Trans on the Internet Part 2Posted: May 27, 2015
I’ve checked in on things here and there, post-college. But, for the most part, I dropped out. Gender identity became too overwhelming to unravel, and I more-or-less gave up for a number of years. Tried not to think about it. Tried not to dwell on whether or not I should take testosterone, get top surgery, come out yet again, any of that. I continued to use the internet for emailing, connecting with the local anarchist community, and promoting events I was involved in. Maybe to do some online shopping once in a while. Oh, and to download music. I was alternately only kinda happy, and not happy at all.
I finally, fortunately, hit a breaking point and started sorting my way through. I got back into therapy and decided on some steps that would help me become the person I see myself as. I’m fully embracing my non-binary trans identity and finding ways to express that. I’ve been on a low-dose of testosterone for over 2 years now. I’m considering top surgery. And a legal name change. I find that I want to talk all about every aspect of this, and more, in depth, long-term.
A turning point for me was meeting Micah (http://neutrois.me) at the Philadelphia Trans Health Conference in 2013. I had been on testosterone for two months at that point, and I was soaking up everything he had to say, as the facilitator of a workshop called, “Non-Binary Transition: Exploring the Options.” I went to speak to him briefly after his presentation; he handed me a “business card” for his blog.

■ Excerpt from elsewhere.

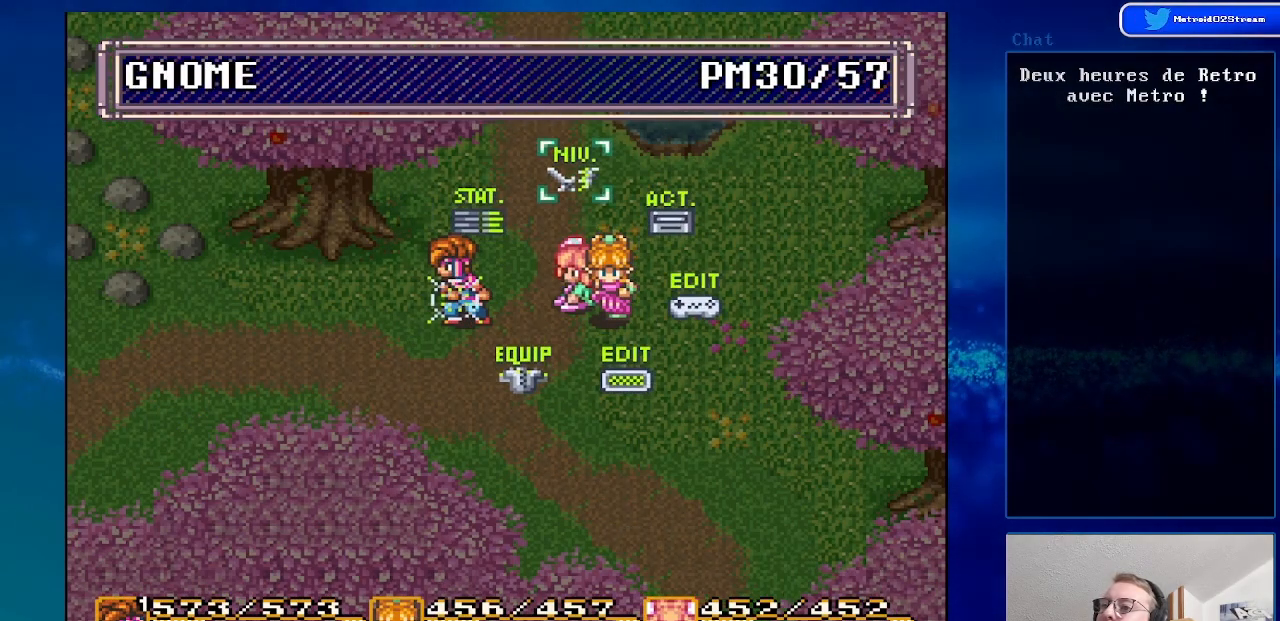
{"buttons": [], "events": [[83, "DPAD_UP", "down"], [200, "DPAD_UP", "up"]]}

A month later, I started my own blog. I’ve had locked and “friends only” online journals before (on the aforementioned Diaryland and LiveJournal, as well as Blurty), but this feels very different. I am engaging with people I have never met before. I am being quite public about my life experiences, vulnerabilities, hopes, and desires. I am reading masses of other blogs about gender identity, daily. I feel very much a part of a community and an ongoing dialogue. Recently, I wrote about how it feels to be given a diagnosis, and I also asked for recommendations for resources to give to my therapist. I got a bunch of feedback – links to articles, recommendations for books, people making sure I’m aware of the WPATH-SOC. One person even offered to forward me a copy of the letter they just wrote (on their therapist’s behalf) in order to move forward with top surgery as a transmasculine (but not FTM) person. I took them up on it and felt this overwhelming rush of support and happiness at this free flow of information.
The following year, I went back to the Philly Trans-Health Conference, and this time, I was able to connect with a handful of people, people I’d met through online channels. It would be essentially impossible for me to approach a stranger and connect. With a lot of the groundwork already established, it was much easier to find the people I was looking for. A couple of people even approached me; they knew of me through my blog.

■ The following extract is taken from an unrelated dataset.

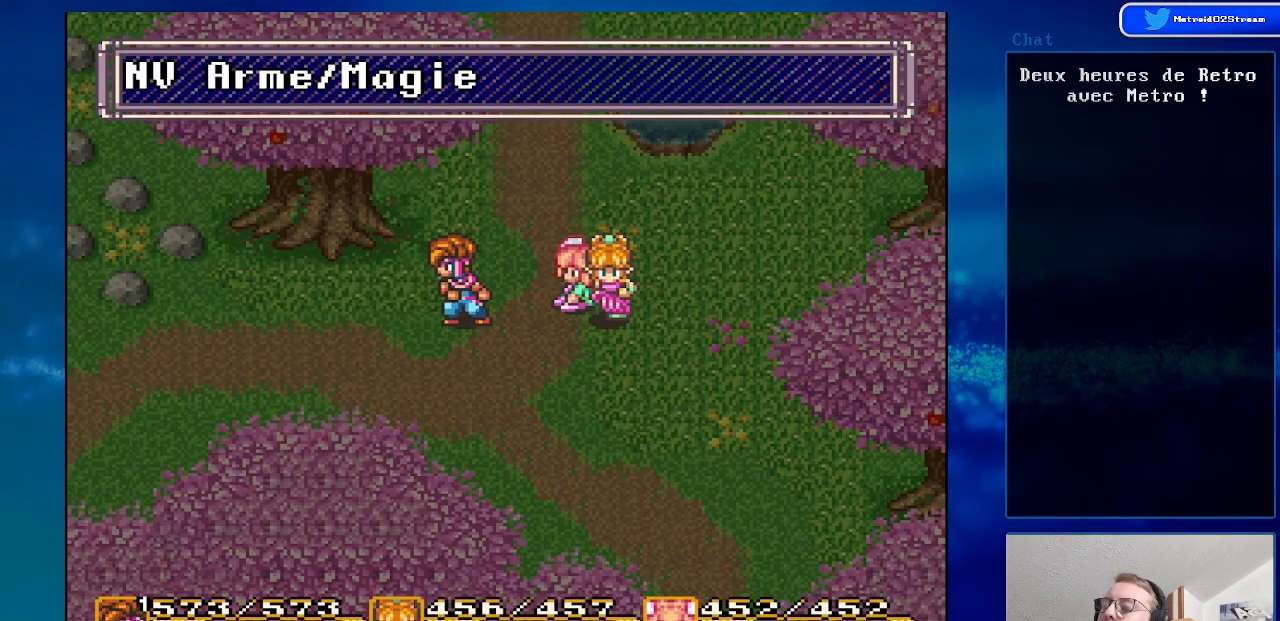
{"buttons": [], "events": [[350, "DPAD_DOWN", "down"], [500, "DPAD_DOWN", "up"]]}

I don’t think we tend to seek things out we cannot yet handle. Throughout my gender identity explorations, I was pretty closed off because I just was not there yet. I didn’t meet people online or seek out tips for binding or masculine hair styles. I needed to be fairly isolated within myself and see where that led me. I now feel like I want to share as much as possible, and connect with others going through things I might have gone through, or am currently going through.
We are not living in a queer/trans utopia, but through online channels, it is possible to create that illusion, even if just for brief moments of our day. The Internet allows for these fringe groups to flourish, for people to find each other and change the world, one blog post, YouTube video, web comic, and/or tweet at a time.